Neyi kaybettiğini hatırlamak için kendini unutman gerekiyor. Kendini unutmak için de hatırlarını unutman. Kendini unutmadan neyi kaybettiğini bulamazsın, çünkü evvela düşüncelerin neyi kaybettiğini görmene engel.

Kendimle çok mu didişiyorum? Normalde böyle değilim. İnsanların çoğunun tuhaf bir gaflet içinde yüzdüklerini görüyorum. Ne kadar canlılar? Hayatlarında ne var? Ne kadar yaşıyorlar? Yaşamaktan ne anlıyorlar ve bu çeperin dışına çıkma ihtimalleri var mı?

Çok korku var. Sokaklardan korku akıyor. İnsanların yüzlerinden.
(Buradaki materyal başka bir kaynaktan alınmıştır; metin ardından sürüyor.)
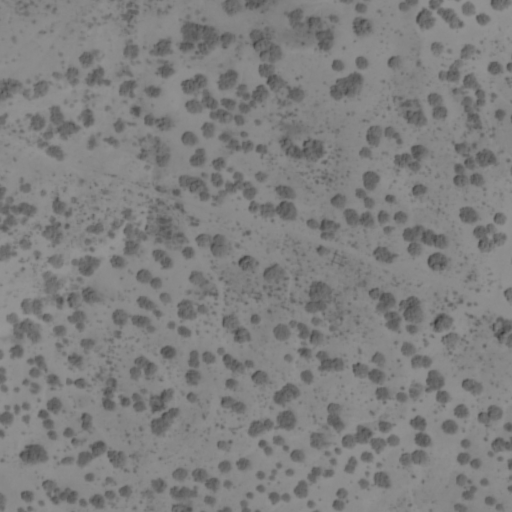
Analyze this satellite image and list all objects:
power tower: (345, 261)
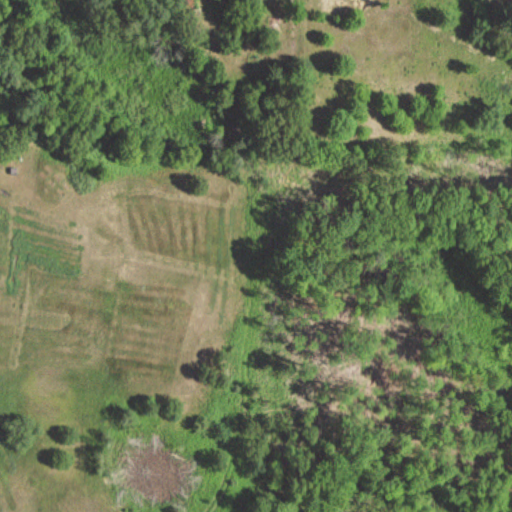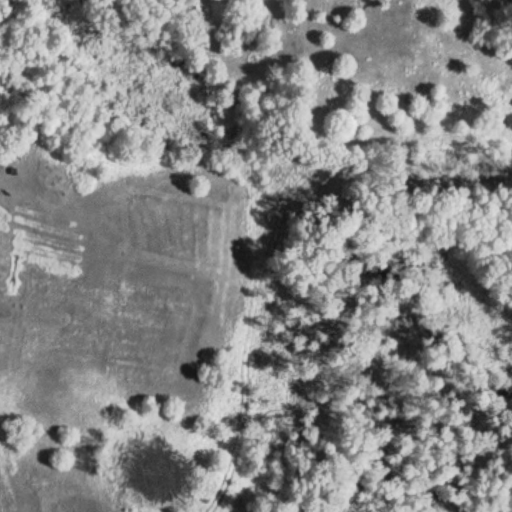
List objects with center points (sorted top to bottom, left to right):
road: (19, 24)
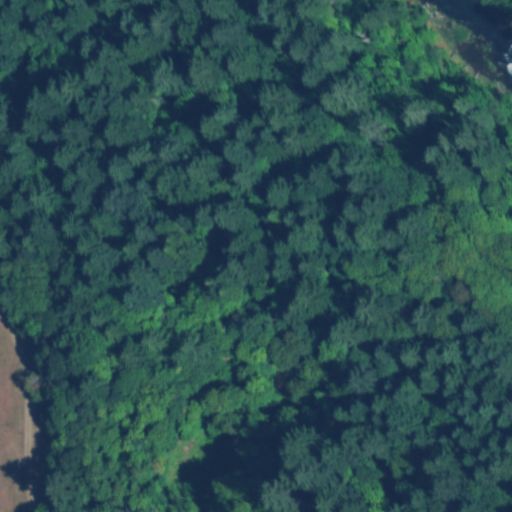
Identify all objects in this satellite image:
river: (491, 18)
road: (358, 163)
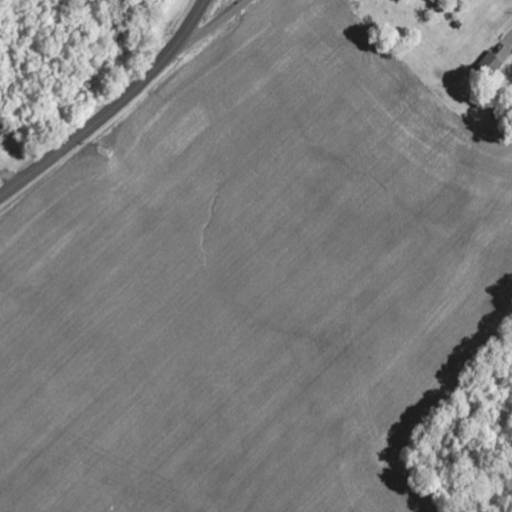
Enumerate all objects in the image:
building: (441, 2)
road: (205, 32)
building: (492, 66)
road: (113, 110)
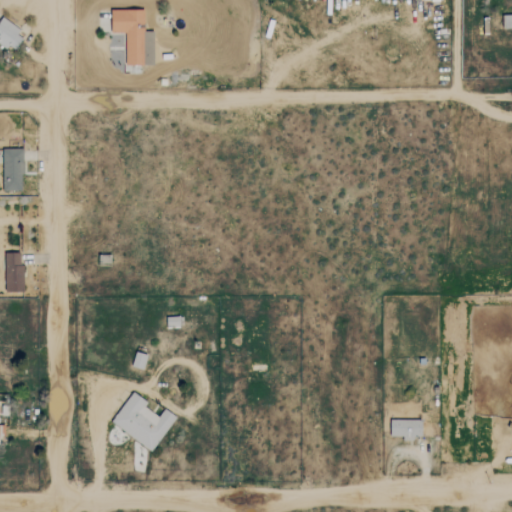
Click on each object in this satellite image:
building: (508, 22)
building: (10, 35)
building: (10, 35)
building: (134, 35)
building: (134, 36)
road: (455, 46)
road: (256, 96)
building: (12, 169)
building: (13, 169)
road: (63, 255)
building: (13, 273)
building: (139, 360)
building: (142, 422)
building: (406, 429)
building: (0, 430)
road: (255, 496)
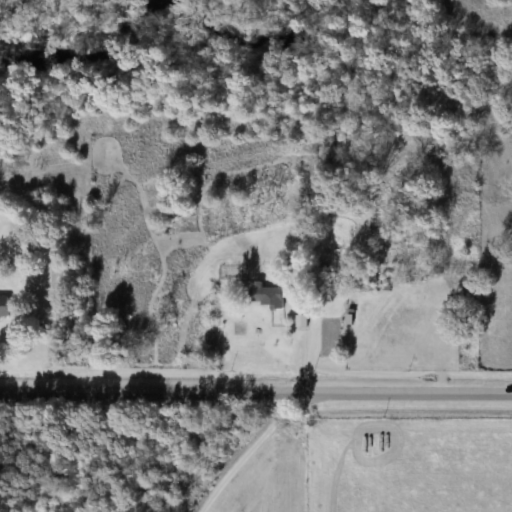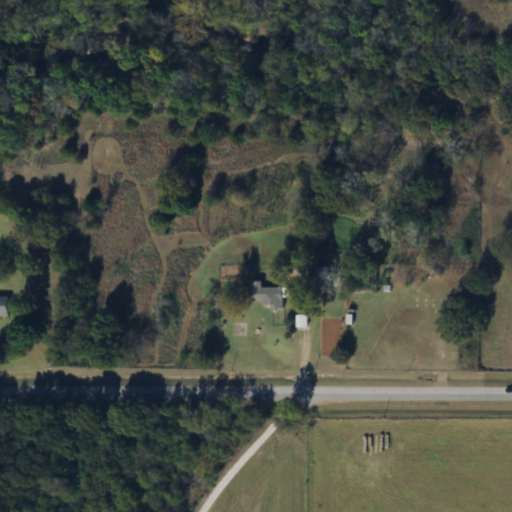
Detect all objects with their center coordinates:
building: (267, 295)
building: (4, 306)
road: (255, 393)
road: (253, 452)
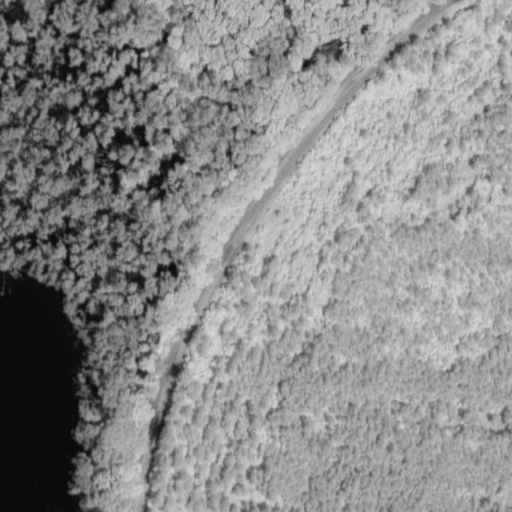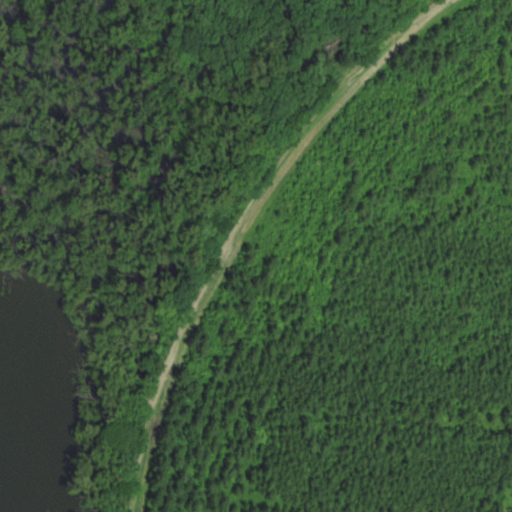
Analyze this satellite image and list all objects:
road: (241, 226)
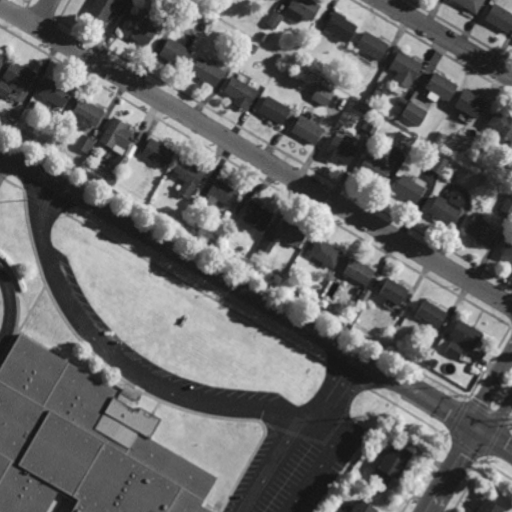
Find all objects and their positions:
building: (183, 4)
building: (468, 4)
building: (469, 4)
building: (103, 8)
building: (103, 8)
building: (300, 9)
building: (300, 9)
building: (217, 10)
road: (42, 13)
building: (498, 18)
building: (498, 18)
building: (273, 19)
building: (273, 19)
building: (338, 26)
building: (339, 27)
building: (137, 30)
building: (137, 31)
building: (262, 35)
road: (445, 38)
building: (236, 44)
building: (253, 45)
building: (369, 45)
building: (370, 45)
building: (172, 52)
building: (173, 52)
building: (1, 56)
building: (1, 58)
building: (402, 67)
building: (403, 69)
building: (205, 71)
building: (205, 72)
building: (14, 79)
building: (15, 79)
building: (438, 88)
building: (439, 88)
building: (237, 91)
building: (52, 92)
building: (238, 92)
building: (52, 93)
building: (321, 94)
building: (469, 103)
building: (468, 105)
building: (271, 110)
building: (272, 110)
building: (85, 113)
building: (412, 113)
building: (413, 113)
building: (13, 114)
building: (85, 114)
building: (369, 122)
building: (500, 126)
building: (501, 126)
building: (32, 127)
building: (305, 129)
building: (305, 129)
building: (115, 135)
building: (115, 135)
building: (437, 136)
building: (399, 140)
building: (400, 141)
building: (82, 142)
building: (83, 143)
building: (339, 148)
building: (338, 150)
building: (156, 152)
building: (156, 152)
road: (255, 155)
building: (511, 156)
building: (71, 159)
road: (5, 163)
building: (117, 163)
building: (438, 164)
building: (497, 164)
building: (372, 167)
building: (372, 167)
building: (186, 175)
building: (185, 177)
building: (109, 178)
building: (408, 187)
building: (408, 188)
building: (220, 192)
building: (221, 193)
building: (507, 204)
building: (445, 206)
building: (506, 207)
building: (445, 208)
building: (226, 213)
building: (254, 215)
building: (253, 216)
building: (179, 220)
building: (479, 227)
building: (480, 229)
building: (289, 231)
building: (510, 232)
building: (289, 233)
building: (220, 240)
building: (266, 245)
building: (507, 249)
building: (324, 252)
building: (507, 252)
building: (324, 253)
building: (356, 270)
building: (358, 271)
building: (391, 289)
building: (392, 291)
building: (361, 294)
road: (257, 298)
road: (11, 308)
building: (399, 311)
building: (429, 312)
building: (430, 313)
building: (464, 333)
building: (465, 333)
building: (453, 349)
building: (453, 349)
road: (116, 361)
road: (334, 386)
building: (83, 443)
building: (83, 443)
road: (471, 444)
building: (388, 464)
building: (390, 465)
road: (254, 503)
building: (361, 506)
building: (487, 506)
building: (360, 507)
building: (488, 507)
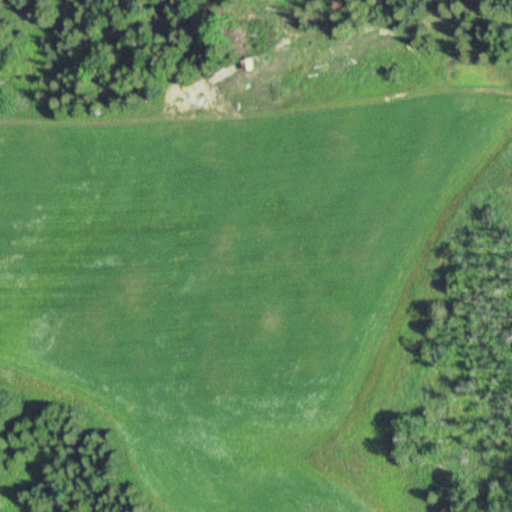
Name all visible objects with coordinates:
road: (256, 115)
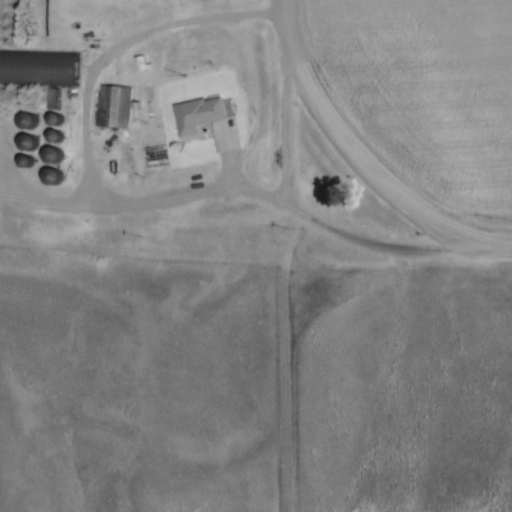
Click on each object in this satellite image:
building: (39, 65)
building: (38, 68)
building: (54, 95)
building: (114, 103)
building: (200, 113)
building: (28, 117)
building: (29, 140)
road: (354, 149)
building: (53, 153)
road: (134, 205)
road: (500, 240)
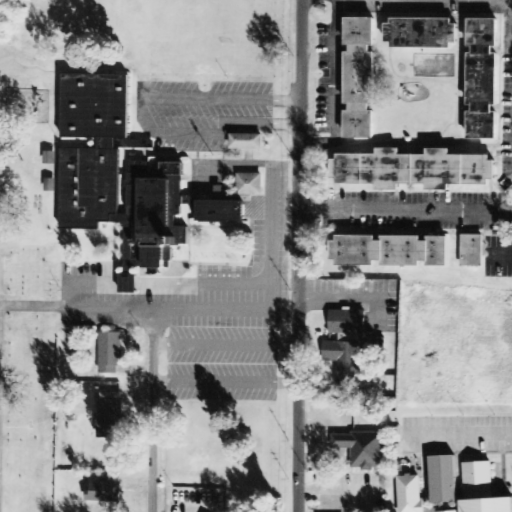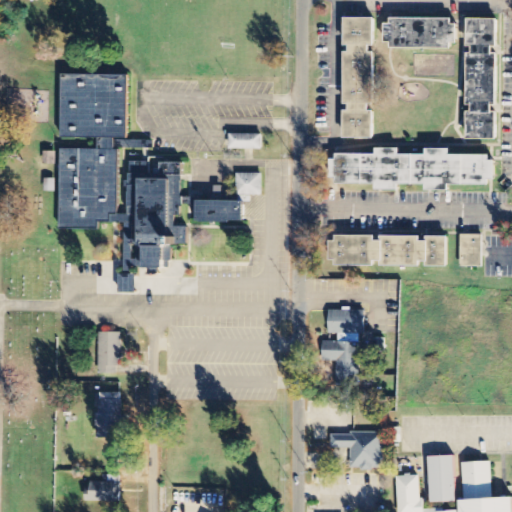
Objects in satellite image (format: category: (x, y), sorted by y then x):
building: (424, 31)
building: (421, 34)
building: (362, 76)
building: (485, 77)
building: (359, 79)
building: (482, 81)
road: (336, 89)
building: (246, 142)
building: (49, 158)
building: (414, 168)
building: (413, 169)
building: (125, 177)
building: (125, 181)
building: (250, 184)
road: (406, 210)
building: (390, 249)
building: (473, 249)
building: (390, 251)
building: (472, 251)
road: (300, 256)
building: (128, 284)
building: (110, 353)
park: (28, 372)
building: (109, 415)
road: (154, 425)
building: (362, 449)
building: (445, 478)
building: (443, 479)
building: (481, 490)
building: (458, 491)
building: (104, 492)
building: (410, 494)
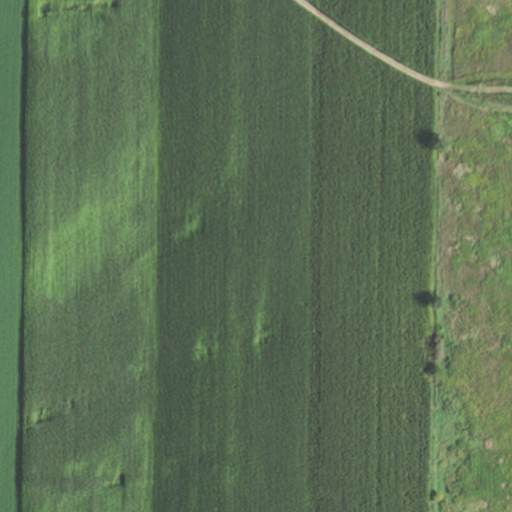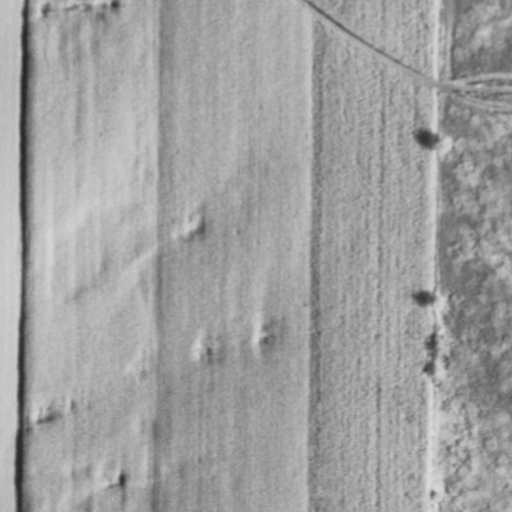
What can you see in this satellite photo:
road: (399, 66)
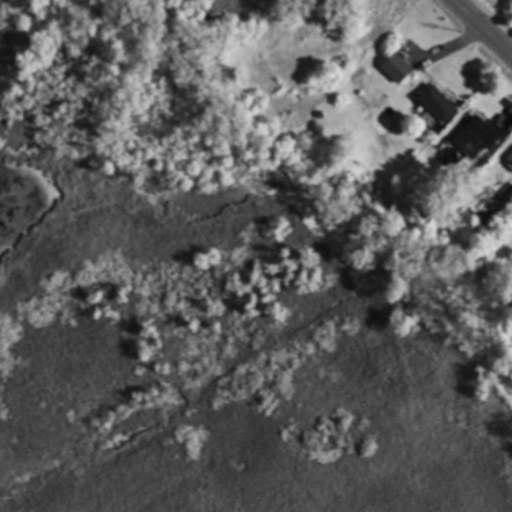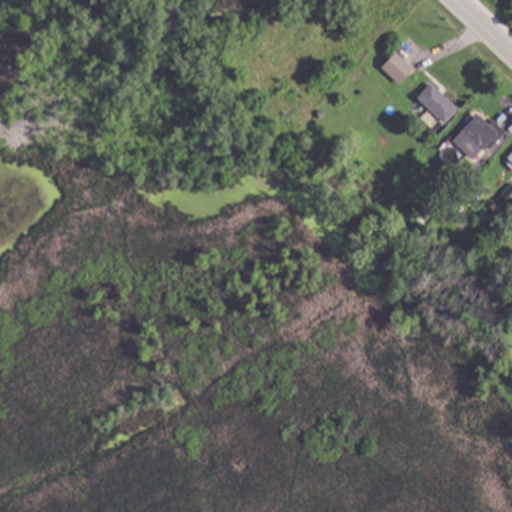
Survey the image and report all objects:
road: (480, 29)
building: (480, 66)
building: (394, 68)
building: (439, 103)
building: (435, 104)
building: (479, 136)
building: (475, 137)
building: (510, 156)
building: (509, 159)
building: (509, 193)
building: (506, 194)
building: (495, 208)
building: (429, 209)
building: (484, 218)
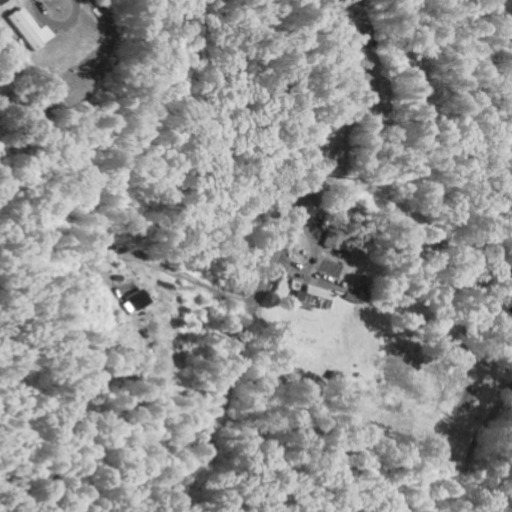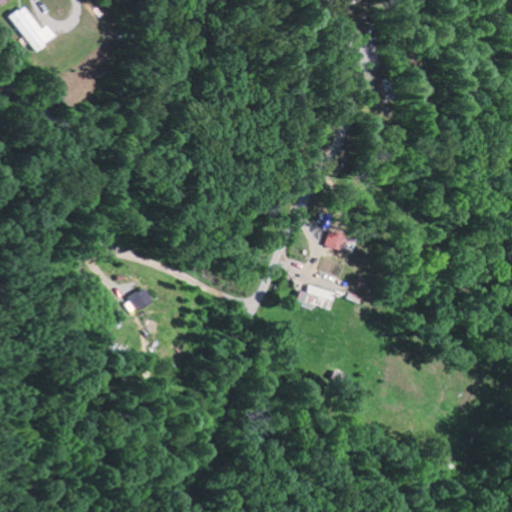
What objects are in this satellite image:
road: (503, 17)
building: (24, 28)
road: (343, 127)
building: (339, 242)
building: (316, 297)
building: (134, 299)
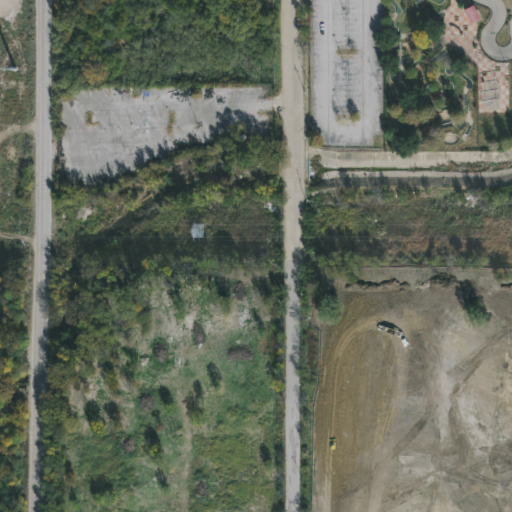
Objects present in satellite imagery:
building: (472, 17)
raceway: (486, 35)
theme park: (405, 75)
building: (490, 96)
building: (489, 97)
power tower: (4, 105)
road: (344, 130)
power tower: (219, 231)
road: (44, 256)
road: (294, 256)
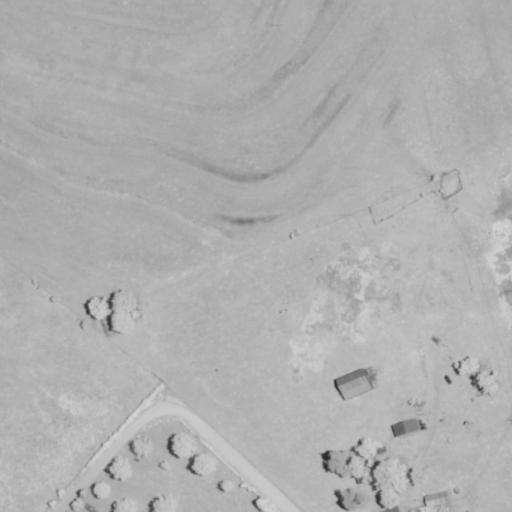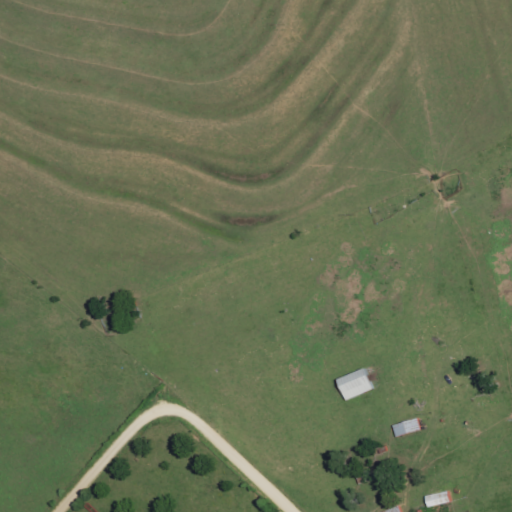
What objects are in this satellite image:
building: (357, 383)
road: (174, 407)
building: (409, 427)
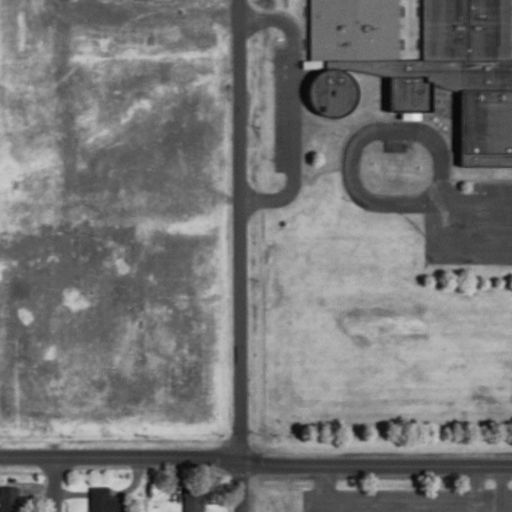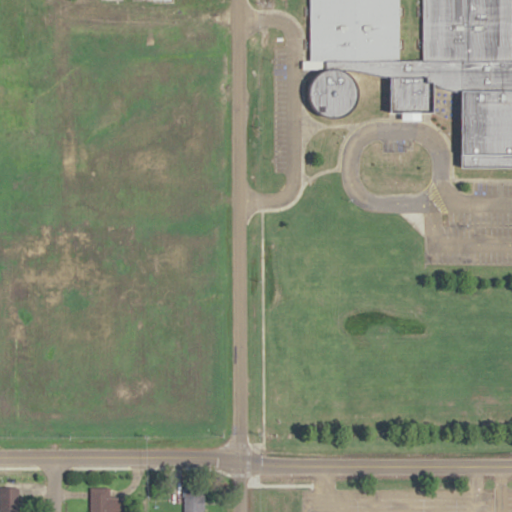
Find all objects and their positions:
building: (421, 61)
building: (424, 65)
parking lot: (277, 109)
road: (291, 110)
road: (301, 110)
road: (343, 139)
road: (445, 139)
parking lot: (395, 145)
road: (349, 154)
parking lot: (492, 187)
road: (435, 204)
parking lot: (479, 224)
road: (236, 255)
parking lot: (467, 257)
road: (260, 333)
road: (255, 462)
road: (323, 468)
road: (47, 485)
road: (498, 488)
road: (323, 493)
road: (412, 494)
parking lot: (406, 498)
building: (8, 499)
building: (100, 499)
building: (192, 499)
road: (370, 503)
road: (403, 503)
road: (438, 503)
road: (472, 503)
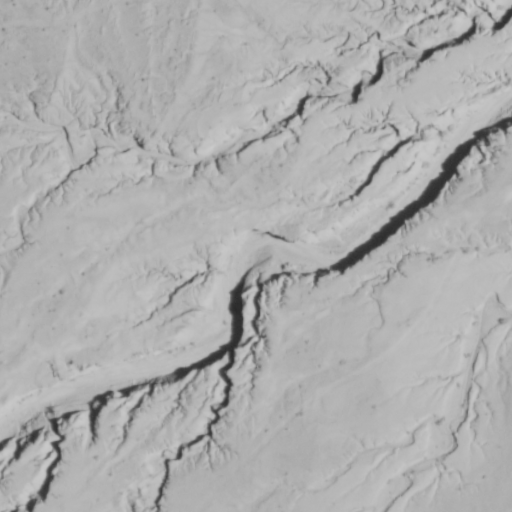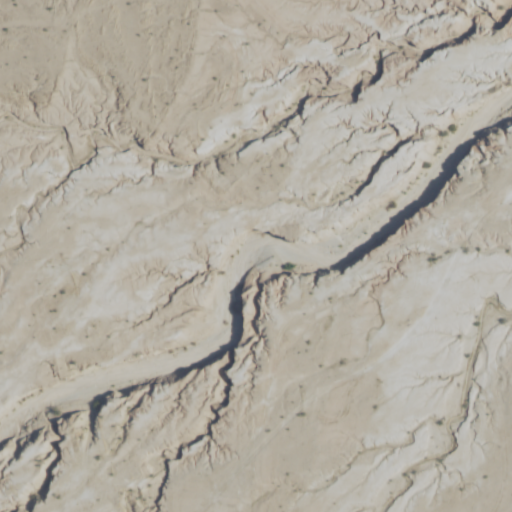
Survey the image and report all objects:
road: (249, 259)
Keder ve korku ile örülmüş bir dünyada geçirilen süre yaşamak sayılır mı?

Ömür tüketiyoruz. Ömür tükenen bir şey mi? Tükeniyor demek ki, kendini tüketiyor. Anlamını bırakıp dünyaya kendimizi salıveriyoruz. Hayatın kendisinden bir takım dalavereler görüyoruz, sonra bunları kabul ediyoruz. Nasıl olacak yoksa, hayatı nasıl anlayacaksın?

Kelimeler bizi yılgın duvarlara hapsediyor. Yıkanıyoruz, akıyoruz, kendimizi bırakıyoruz. Nasıl olacak? Ruhumuzu nasıl sağaltacağız?

İçimden geçenlerin ne kadar da sakinleştiğini, her şeyin yerine nasıl da oturduğunu görüp şaşırıyorum. Havada milyon dolarların uçuştuğu toplantılarda, ey zenginler, en zengininiz benim çünkü bu dediklerinizin hiçbirine ihtiyacım yok diyecek gibi oluyorum. Öyle toplantılar yok Allahtan, böyle ukalalıkları seven zengin de yoktur, eminim.

Farklı dünyaların farklı insanlarıyız. Dünya bizim hayatımızın başı ve sonu. Ruhumuzun ucu. Ucuzluk.